Now I know. To me, that bruise represented the internal bruise I’d suffered when my husband of eighteen years told me that he didn’t love me anymore. No one can see those kinds of bruises. You carry them around inside you and knock them against the hard edges of life. Jim and I had been spending some time apart – a ‘trial separation’ the psych called it. I was trying to make a decision. My husband was not going to change. Could I live with that and practice ongoing acceptance? If I couldn’t, it was time to leave and move on. She made it sound easy.
We meet after sunset at Cable Beach foreshore. It is a blood-orange sky and the lighthouse to the south strikes a flash-pulse that matches one out of every ten of my heartbeats.

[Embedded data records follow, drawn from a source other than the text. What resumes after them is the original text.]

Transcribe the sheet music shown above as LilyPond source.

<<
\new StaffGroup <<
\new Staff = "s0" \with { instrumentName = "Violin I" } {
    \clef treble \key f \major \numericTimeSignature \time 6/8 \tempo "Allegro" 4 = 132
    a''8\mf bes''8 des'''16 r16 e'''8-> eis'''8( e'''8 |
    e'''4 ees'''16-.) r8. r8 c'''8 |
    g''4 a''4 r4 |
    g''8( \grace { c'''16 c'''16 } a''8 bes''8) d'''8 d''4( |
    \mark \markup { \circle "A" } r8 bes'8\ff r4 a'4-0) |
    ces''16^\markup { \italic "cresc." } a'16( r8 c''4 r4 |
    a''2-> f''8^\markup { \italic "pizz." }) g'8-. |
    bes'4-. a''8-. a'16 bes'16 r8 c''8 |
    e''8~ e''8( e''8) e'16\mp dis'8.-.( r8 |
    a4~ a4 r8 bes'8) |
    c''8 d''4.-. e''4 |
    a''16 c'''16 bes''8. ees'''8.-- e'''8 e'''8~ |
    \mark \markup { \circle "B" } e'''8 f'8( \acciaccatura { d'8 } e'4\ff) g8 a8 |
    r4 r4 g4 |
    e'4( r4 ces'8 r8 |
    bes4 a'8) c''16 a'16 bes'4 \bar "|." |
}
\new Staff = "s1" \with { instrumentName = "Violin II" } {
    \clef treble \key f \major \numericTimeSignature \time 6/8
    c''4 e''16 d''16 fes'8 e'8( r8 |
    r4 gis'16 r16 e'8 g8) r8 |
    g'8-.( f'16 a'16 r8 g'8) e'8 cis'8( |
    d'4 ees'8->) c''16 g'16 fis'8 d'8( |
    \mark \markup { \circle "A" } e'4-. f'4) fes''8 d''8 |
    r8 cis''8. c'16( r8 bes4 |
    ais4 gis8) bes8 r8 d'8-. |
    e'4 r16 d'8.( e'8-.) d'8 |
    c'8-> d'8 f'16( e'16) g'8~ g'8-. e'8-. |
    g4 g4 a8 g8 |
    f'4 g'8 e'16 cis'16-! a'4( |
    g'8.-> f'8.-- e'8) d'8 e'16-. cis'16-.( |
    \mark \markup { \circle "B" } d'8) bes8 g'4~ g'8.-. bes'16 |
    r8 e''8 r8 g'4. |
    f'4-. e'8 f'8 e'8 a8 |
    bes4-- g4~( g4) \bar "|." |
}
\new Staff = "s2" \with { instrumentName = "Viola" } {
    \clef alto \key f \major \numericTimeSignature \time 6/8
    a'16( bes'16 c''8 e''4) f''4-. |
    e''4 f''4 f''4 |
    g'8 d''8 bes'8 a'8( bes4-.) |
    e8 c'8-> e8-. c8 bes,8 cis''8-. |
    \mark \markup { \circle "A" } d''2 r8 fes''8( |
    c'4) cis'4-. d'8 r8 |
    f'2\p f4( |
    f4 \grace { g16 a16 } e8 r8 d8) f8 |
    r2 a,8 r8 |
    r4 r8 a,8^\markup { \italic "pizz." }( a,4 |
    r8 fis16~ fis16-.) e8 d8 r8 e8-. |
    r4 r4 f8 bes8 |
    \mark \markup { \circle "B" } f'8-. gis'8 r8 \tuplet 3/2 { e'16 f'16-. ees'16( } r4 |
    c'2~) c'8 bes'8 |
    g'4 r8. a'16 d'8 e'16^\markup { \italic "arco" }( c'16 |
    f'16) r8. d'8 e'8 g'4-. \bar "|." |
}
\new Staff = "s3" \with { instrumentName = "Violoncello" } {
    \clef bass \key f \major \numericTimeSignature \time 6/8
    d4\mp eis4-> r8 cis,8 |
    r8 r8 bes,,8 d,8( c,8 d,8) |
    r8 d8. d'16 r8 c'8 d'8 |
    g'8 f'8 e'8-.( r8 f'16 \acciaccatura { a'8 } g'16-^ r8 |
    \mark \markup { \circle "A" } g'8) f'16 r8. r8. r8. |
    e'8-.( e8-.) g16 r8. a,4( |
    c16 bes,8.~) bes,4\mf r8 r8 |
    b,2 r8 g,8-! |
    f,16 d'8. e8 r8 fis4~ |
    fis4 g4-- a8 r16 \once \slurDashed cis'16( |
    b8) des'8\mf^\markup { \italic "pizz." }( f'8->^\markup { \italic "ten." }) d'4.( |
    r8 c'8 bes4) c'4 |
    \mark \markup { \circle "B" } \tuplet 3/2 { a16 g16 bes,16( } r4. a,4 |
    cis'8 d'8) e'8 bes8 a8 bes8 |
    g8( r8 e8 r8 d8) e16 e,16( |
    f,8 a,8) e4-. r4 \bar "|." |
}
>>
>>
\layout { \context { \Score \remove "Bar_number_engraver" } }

I sit side-saddle on the railing, back to the beach, swinging my foot. Jim straddles the railing like it’s a horse. I take a deep breath and say, ‘I can’t make a decision until I know where I stand. My feeling is that you don’t love me anymore.’
Jim is unusually quick in his response. ‘Yep,’ he says, ‘that about sums it up.’

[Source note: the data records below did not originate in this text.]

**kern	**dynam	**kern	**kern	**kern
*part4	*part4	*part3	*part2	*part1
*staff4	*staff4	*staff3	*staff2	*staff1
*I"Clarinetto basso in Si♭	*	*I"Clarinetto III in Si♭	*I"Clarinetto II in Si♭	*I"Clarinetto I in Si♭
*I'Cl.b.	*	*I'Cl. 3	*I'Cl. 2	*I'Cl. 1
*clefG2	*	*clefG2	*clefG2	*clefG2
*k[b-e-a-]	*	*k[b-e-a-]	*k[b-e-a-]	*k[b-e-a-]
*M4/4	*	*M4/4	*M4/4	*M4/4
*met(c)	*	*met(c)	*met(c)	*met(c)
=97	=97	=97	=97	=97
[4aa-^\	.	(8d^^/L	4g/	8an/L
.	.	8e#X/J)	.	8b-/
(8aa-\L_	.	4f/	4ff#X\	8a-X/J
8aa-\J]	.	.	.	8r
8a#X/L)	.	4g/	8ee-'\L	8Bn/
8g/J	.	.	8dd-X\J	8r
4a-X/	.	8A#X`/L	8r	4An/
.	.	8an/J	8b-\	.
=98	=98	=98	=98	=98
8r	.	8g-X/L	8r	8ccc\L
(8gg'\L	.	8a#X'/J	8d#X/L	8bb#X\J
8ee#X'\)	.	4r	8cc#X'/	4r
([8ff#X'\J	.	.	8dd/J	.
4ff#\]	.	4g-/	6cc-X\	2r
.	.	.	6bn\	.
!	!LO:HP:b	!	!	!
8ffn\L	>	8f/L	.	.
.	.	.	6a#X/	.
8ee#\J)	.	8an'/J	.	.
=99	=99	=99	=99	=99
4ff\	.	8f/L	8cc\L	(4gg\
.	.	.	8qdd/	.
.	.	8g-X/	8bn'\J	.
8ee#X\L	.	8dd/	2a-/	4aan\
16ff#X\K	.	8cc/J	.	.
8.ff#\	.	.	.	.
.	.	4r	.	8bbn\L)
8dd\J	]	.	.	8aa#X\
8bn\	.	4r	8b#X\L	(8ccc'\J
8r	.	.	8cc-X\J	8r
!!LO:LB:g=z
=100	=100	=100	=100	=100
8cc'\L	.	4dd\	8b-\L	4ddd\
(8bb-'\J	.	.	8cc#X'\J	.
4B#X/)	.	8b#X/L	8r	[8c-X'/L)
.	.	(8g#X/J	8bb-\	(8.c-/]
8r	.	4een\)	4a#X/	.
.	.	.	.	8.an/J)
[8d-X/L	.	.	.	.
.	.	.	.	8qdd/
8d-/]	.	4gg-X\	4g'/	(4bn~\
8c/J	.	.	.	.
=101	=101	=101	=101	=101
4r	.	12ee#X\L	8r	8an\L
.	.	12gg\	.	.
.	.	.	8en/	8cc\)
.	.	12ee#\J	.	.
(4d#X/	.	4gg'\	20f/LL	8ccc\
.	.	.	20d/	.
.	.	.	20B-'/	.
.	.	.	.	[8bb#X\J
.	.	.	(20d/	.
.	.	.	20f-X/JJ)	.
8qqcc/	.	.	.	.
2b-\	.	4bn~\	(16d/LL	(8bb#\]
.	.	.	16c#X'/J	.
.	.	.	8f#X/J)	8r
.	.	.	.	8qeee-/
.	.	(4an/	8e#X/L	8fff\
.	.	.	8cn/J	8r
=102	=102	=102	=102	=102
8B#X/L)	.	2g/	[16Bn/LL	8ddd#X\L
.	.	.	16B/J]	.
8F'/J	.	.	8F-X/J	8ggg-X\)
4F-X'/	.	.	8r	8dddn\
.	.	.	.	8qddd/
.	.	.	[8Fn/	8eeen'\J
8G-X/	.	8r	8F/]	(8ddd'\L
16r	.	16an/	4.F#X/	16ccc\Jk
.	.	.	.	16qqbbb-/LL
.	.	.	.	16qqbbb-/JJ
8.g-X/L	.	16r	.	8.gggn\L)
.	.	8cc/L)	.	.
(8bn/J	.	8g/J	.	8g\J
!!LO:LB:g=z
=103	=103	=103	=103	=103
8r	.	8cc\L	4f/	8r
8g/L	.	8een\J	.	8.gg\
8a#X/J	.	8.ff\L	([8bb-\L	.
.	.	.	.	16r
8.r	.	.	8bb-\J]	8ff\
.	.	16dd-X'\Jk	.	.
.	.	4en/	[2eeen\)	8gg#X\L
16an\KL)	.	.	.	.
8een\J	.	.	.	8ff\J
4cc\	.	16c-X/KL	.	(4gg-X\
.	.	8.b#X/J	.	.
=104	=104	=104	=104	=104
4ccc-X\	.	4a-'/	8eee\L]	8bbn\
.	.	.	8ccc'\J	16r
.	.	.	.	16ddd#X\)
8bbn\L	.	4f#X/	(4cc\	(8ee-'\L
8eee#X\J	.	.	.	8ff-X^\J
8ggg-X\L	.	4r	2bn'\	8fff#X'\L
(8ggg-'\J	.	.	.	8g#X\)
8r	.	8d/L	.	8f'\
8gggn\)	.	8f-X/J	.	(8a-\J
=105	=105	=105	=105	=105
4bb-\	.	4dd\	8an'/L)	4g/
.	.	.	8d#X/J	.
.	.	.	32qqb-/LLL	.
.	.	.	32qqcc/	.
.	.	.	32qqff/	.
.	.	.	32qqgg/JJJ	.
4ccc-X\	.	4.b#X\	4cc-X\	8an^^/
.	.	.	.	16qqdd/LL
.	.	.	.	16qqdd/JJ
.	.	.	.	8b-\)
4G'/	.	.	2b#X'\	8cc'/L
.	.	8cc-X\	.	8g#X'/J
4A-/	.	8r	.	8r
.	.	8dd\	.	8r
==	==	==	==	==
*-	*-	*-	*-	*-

Ouch! Striking without breaking the skin or drawing blood. Bruise, right? Big bloody bruise.
I paraphrase the whole thing again just to make sure he hasn’t misunderstood the question, but nope, he got it right the first time. He lists reasons that seem so flimsy and unsubstantial. I listen and the foot that is attached to my leg keeps swinging while my world tumbles down around me.

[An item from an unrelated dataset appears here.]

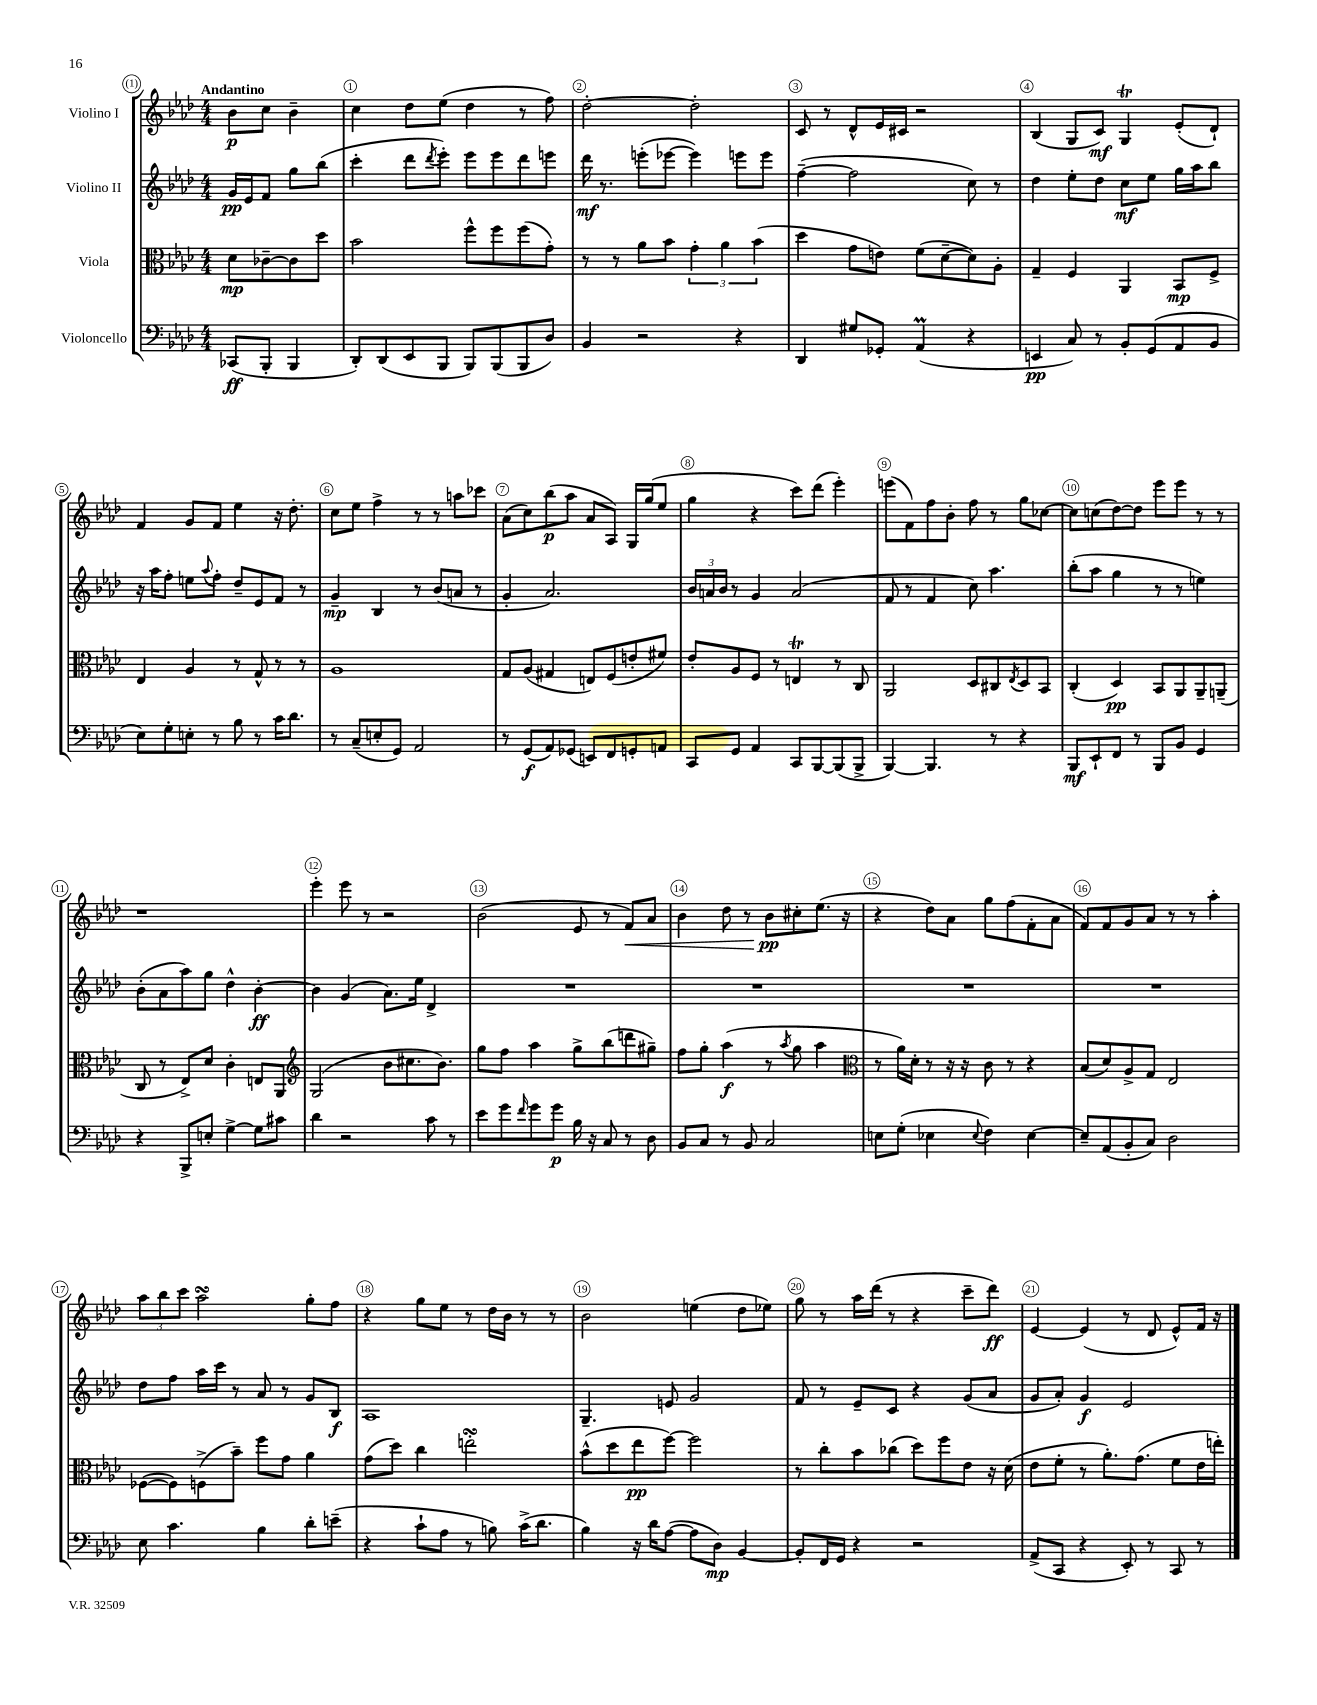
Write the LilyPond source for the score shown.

Before he leaves he asks, ‘Are you alright?’
‘Sure,’ I say in a small voice. It is all I can manage.
We all bruise. It’s inevitable, isn’t it, that people will bruise us. We know they will, because we’ve been bruisers
ourselves. Girls are particularly good at landing blows on soft places with pointy words and deeds. I’ve been bruised by lots of people. Truth be told, I’ve done a lot of bruising back although I try hard, very hard nowadays to limit that. There’s enough bruising being done in the world without me adding to it.
I used to think that some of us are like mangoes and bruise easily, while others are of the potato variety and can take a bit of a pounding. It’s a character-type thing. But my observations have revealed that we can morph from potatoes to mangoes, and vice-versa. Most of us develop tough skins at some stage in our lives. But there are times when we peel off our armour or allow people to get in. We expose our soft, squishy side to people we feel we can trust or people we want to trust. We thrust our vulnerability at them, whether they like it or not, and say, ‘Here you go, welcome to the Inside Me.’
After Jim declared he didn’t love me anymore, I went back to the place where I’d been boarding and played Scrabble with a friend. I put down a seven-letter word on the triple word score – ‘bruised’ – and scored a whopping eighty-three points. For about ten seconds, this made me feel better. Twenty seconds, when she assured me she wasn’t going easy on me. Twenty seconds of not hurting at this stage of the separation game is good. Baby steps …
I tossed and turned that night. I got up with the sun and walked from the beach to the port. I shared my journey with a big dog that refused to ‘Go Home!’ Maybe it didn’t have a home. In my sleep-deprived delirium I told myself that the dog was there to protect my heart, at which point, he took off into the dunes and I never saw him again. A small, stripey fish swam alongside me for the rest of the way and I made sure not to scare off this travelling companion by imposing grand titles on it like ‘Heart Protector’.
I hitched a ride back home with a chopper pilot and we shared break-up stories. His wife had suffered from postnatal depression.